The village of Puttenham lies between Guildford and Farnham in the Vale of Holmesdale, just off the A31 road that runs along the spine of a hilly ridge named the Hog’s Back. The golf club is located on rolling terrain to the west of the village, within a lovely wooded area on Puttenham Heath.
It’s one of the oldest clubs in Surrey, founded in 1894 by a group of Army Officers, Charterhouse School Masters and local businessmen. Major Howard Fairtlough, the founding Captain, and professional Albert Howlett laid out the original 9-hole course which stretched to just over 2,400 yards.
This course remained in play until 1939, when another nine holes were added. This extended layout then served the club well for another fifty years, until Donald Steel was hired in the late 1980s to revise the course and fashion five new holes inside a newly-acquired 45-acre tract known locally as Monk Grove Copse.
Puttenham’s not a particularly long course at 6,220 yards from the back tees, with fairways laid out on a pleasantly undulating landscape. It can also be tight in places as trees have matured and spread out down the years.

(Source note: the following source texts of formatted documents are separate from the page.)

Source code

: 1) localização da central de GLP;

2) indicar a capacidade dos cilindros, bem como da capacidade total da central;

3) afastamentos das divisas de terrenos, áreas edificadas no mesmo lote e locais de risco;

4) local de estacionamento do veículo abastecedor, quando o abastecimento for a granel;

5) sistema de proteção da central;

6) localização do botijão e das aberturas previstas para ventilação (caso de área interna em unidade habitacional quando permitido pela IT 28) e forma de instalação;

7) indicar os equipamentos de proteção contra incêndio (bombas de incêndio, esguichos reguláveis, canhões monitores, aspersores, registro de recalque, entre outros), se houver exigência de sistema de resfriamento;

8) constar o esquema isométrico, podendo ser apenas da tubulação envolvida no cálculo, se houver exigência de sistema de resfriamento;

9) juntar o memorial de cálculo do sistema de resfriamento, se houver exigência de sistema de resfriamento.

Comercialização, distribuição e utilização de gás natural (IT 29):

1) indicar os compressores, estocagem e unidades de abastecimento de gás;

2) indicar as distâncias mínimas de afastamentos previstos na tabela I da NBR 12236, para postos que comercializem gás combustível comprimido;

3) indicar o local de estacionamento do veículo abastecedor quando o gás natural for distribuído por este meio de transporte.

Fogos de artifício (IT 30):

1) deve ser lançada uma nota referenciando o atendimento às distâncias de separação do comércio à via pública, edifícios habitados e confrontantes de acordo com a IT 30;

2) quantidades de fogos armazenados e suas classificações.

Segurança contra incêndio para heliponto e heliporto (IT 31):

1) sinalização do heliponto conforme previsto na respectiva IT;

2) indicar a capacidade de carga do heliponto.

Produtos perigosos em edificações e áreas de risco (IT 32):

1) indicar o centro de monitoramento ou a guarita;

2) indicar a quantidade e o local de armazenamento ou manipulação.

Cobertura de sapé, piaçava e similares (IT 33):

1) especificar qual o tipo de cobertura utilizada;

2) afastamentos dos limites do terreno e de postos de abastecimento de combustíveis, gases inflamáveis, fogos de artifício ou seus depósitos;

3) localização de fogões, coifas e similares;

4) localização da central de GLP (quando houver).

Bunkering is light so there are only around a dozen sand traps on either nine.
Notable holes on the front nine include the 497-yard right doglegged 7th, requiring a testing tee shot over heather and the 319-yard 9th, which swings down and right to a two-tiered green.
Highlight holes on the back nine include the 443-yard 10th, the first of the new holes where the fairway sweeps left and down to the green; the 356-yard 16th, veering right and up to the putting surface; and the 176-yard 18th, the final short hole on the card which plays slightly downhill to a large, sand-protected home green.